Le prime nebbie e un long term goal

Photo credit: Benjamin Oakley Wilson

Photo credit: Benjamin Oakley Wilson


Adoro questo periodo! Certo ha le sue difficoltà – le poche ore di luce soprattutto, perché come diceva Ben Hogan,

The only thing golfers really need is more daylight. There isn’t enough time during the day to practice and play, to key one’s game up to where it should be.

Tuttavia ha dei vantaggi innegabili, primo tra tutti il fatto che la lontananza forzosa dalle gare (per me la prossima sarà il Trofeo Sanremo di fine gennaio) lascia molto tempo per lavorare sulle proprie debolezze.

E il punto, ho capito, è proprio questo: lavorare sulle proprie debolezze.

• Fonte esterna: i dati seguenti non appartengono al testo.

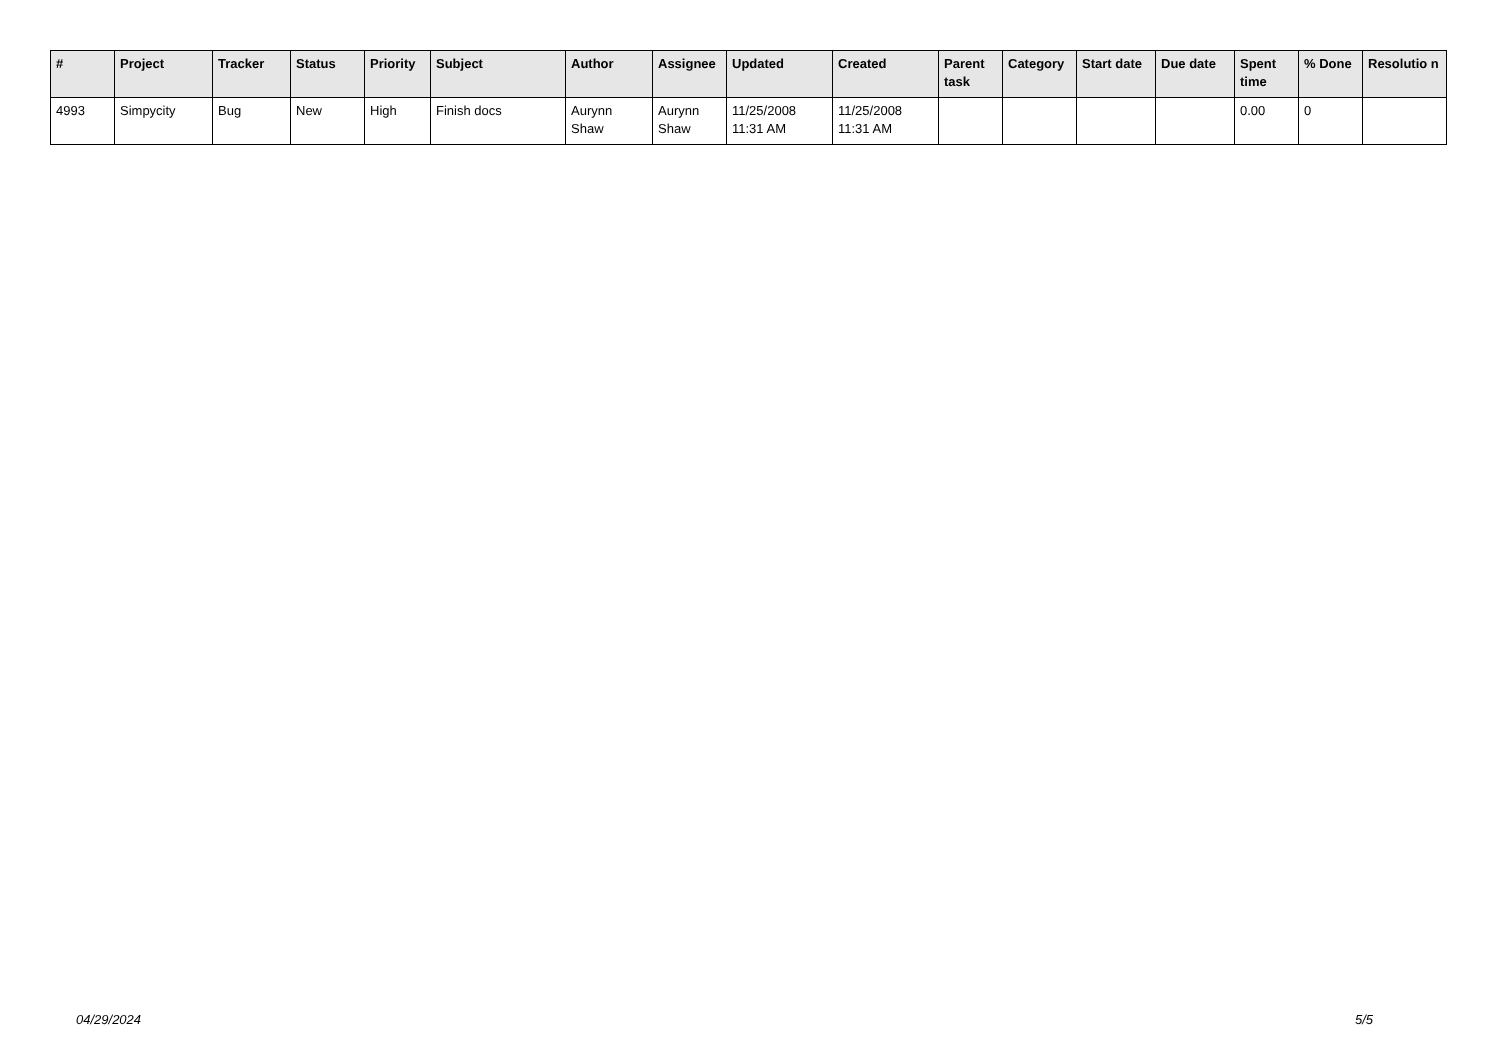| # | Project | Tracker | Status | Priority | Subject | Author | Assignee | Updated | Created | Parent task | Category | Start date | Due date | Spent time | % Done | Resolutio n |
| --- | --- | --- | --- | --- | --- | --- | --- | --- | --- | --- | --- | --- | --- | --- | --- | --- |
| 4993 | Simpycity | Bug | New | High | Finish docs | Aurynn Shaw | Aurynn Shaw | 11/25/2008 11:31 AM | 11/25/2008 11:31 AM | | | | | 0.00 | 0 | |
04/29/2024 5/5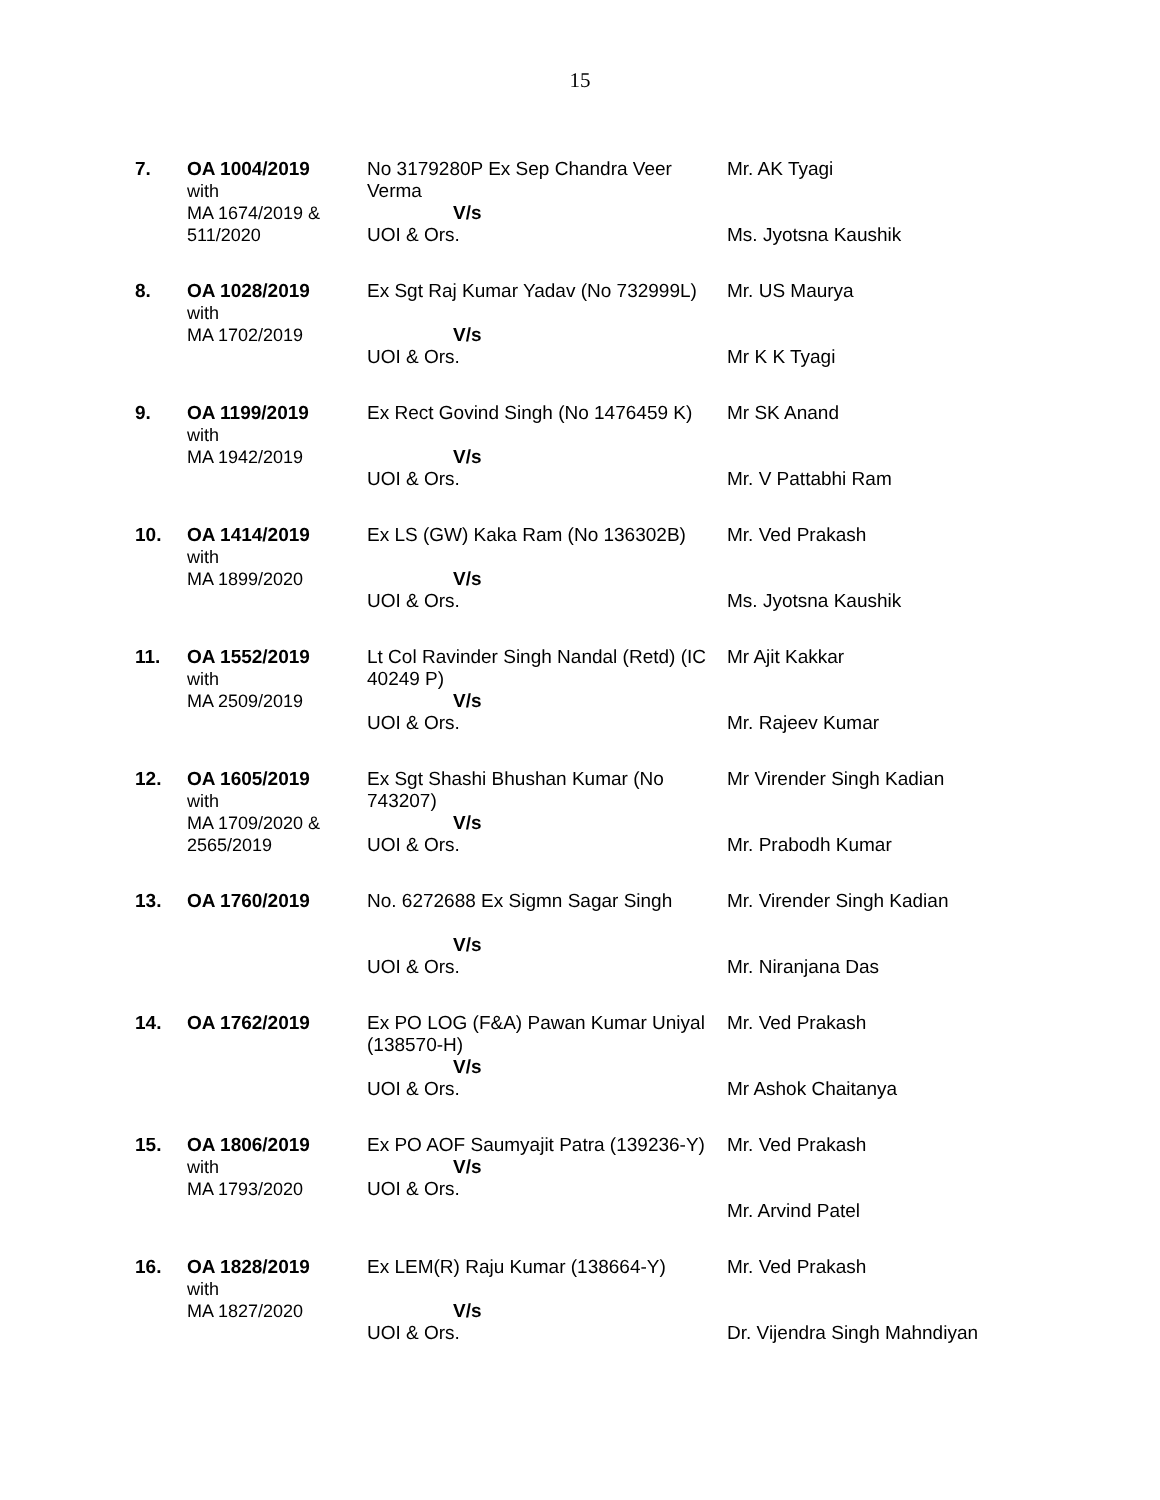15
| 7. | OA 1004/2019 with MA 1674/2019 & 511/2020 | No 3179280P Ex Sep Chandra Veer Verma V/s UOI & Ors. | Mr. AK Tyagi Ms. Jyotsna Kaushik |
| 8. | OA 1028/2019 with MA 1702/2019 | Ex Sgt Raj Kumar Yadav (No 732999L) V/s UOI & Ors. | Mr. US Maurya Mr K K Tyagi |
| 9. | OA 1199/2019 with MA 1942/2019 | Ex Rect Govind Singh (No 1476459 K) V/s UOI & Ors. | Mr SK Anand Mr. V Pattabhi Ram |
| 10. | OA 1414/2019 with MA 1899/2020 | Ex LS (GW) Kaka Ram (No 136302B) V/s UOI & Ors. | Mr. Ved Prakash Ms. Jyotsna Kaushik |
| 11. | OA 1552/2019 with MA 2509/2019 | Lt Col Ravinder Singh Nandal (Retd) (IC 40249 P) V/s UOI & Ors. | Mr Ajit Kakkar Mr. Rajeev Kumar |
| 12. | OA 1605/2019 with MA 1709/2020 & 2565/2019 | Ex Sgt Shashi Bhushan Kumar (No 743207) V/s UOI & Ors. | Mr Virender Singh Kadian Mr. Prabodh Kumar |
| 13. | OA 1760/2019 | No. 6272688 Ex Sigmn Sagar Singh V/s UOI & Ors. | Mr. Virender Singh Kadian Mr. Niranjana Das |
| 14. | OA 1762/2019 | Ex PO LOG (F&A) Pawan Kumar Uniyal (138570-H) V/s UOI & Ors. | Mr. Ved Prakash Mr Ashok Chaitanya |
| 15. | OA 1806/2019 with MA 1793/2020 | Ex PO AOF Saumyajit Patra (139236-Y) V/s UOI & Ors. | Mr. Ved Prakash Mr. Arvind Patel |
| 16. | OA 1828/2019 with MA 1827/2020 | Ex LEM(R) Raju Kumar (138664-Y) V/s UOI & Ors. | Mr. Ved Prakash Dr. Vijendra Singh Mahndiyan |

Ciò dipende dagli obiettivi: se l’obiettivo è arrivare ad un livello di gioco “medio” (qualunque cosa ciò voglia dire), allora il principio di Pareto, magistralmente spiegato da Tim Ferriss, che è il mio nume tutelare in fatto di lavoro (in sintesi: lascia andare i dettagli e concentrati sul 20% davvero essenziale per quello che fai), illustra chiaramente un fatto: che è mooolto meglio concentrarsi sui propri punti di forza lasciando perdere i dettagli. (Quindi se sei 18 e vuoi diventare 12, per dire, vai agli approcci e concentrati sul putt e trascura il resto (drive in primis, che incidentalmente è il suono principe che si ode in qualunque campo pratica).

Ma nel mio caso, dove l’obiettivo di medio periodo (12 mesi) è diventare un “2 virgola stabile”, quello di lungo (3-5 anni) diventare scratch e quello di lunghissimo (8 anni) diventare il golfista migliore che io possa diventare, allora le cose cambiano. Allora non basta più mettere l’accento sui punti di forza, ma bisogna – necesse est – andare a curare i punti deboli. Ovvero:

– guadagnare 10 metri col drive senza perdere in accuratezza;

– migliorare le statistiche coi ferri 5, 6 e 7 e i due ibridi.

I numeri precisi non sono importanti qui, e nemmeno le statistiche (sul concetto di statistica sto riflettendo molto, in seguito soprattutto alla lettura di questo libro, sebbene mi occorra ancora tempo per metterne in pratica i dettami); il punto è che sempre più mi è chiaro che devo proseguire sulla strada della deliberate practice.

La strada è questa, ed è corretta. la deliberate practice è faticosa, it hurts. Non è piacevole: fa male. Ieri ho fatto un’ora di pilates, poi un’ora e mezza di pratica concentrata e infine quaranta minuti di corsa con fartlek con Luciano, il mio preparatore atletico (e grande amico). Verso la fine ero stanchissimo, ma so che è necessario per il raggiungimento degli obiettivi, dunque lo faccio e basta.

E l’autunno, le nebbie, le temperature calanti e le ore di luce declinanti sono uno sfondo meraviglioso per questi pensieri e questa pratica.